## Activity
Report each line of the records below that uses the word "pour".
------ Materials provided
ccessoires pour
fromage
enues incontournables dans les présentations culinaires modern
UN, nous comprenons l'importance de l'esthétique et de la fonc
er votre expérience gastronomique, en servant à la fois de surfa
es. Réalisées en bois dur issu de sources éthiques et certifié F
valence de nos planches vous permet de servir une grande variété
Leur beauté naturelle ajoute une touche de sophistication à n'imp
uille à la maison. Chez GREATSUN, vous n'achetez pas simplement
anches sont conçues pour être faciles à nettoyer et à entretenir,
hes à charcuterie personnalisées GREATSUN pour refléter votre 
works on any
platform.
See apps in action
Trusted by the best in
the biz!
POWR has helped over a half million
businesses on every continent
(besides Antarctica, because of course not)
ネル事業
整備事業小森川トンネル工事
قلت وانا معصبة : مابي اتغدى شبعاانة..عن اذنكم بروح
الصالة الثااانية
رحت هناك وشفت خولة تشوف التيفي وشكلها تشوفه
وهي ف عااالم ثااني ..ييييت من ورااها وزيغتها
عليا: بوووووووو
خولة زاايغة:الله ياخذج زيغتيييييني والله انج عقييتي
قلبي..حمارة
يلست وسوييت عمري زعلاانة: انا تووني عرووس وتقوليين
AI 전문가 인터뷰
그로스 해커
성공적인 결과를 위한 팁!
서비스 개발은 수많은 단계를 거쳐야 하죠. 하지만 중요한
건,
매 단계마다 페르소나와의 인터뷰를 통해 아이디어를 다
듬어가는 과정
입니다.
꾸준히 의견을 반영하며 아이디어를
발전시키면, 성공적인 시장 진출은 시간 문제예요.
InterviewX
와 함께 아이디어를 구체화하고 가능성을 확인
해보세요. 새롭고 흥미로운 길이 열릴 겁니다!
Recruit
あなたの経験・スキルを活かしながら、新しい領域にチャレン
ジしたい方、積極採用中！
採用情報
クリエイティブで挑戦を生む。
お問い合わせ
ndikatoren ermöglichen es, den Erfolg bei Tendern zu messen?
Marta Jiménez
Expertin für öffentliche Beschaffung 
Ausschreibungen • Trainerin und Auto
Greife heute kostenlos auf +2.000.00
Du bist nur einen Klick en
------------
## Answer box
ccessoires pour
anches sont conçues pour être faciles à nettoyer et à entretenir,
hes à charcuterie personnalisées GREATSUN pour refléter votre 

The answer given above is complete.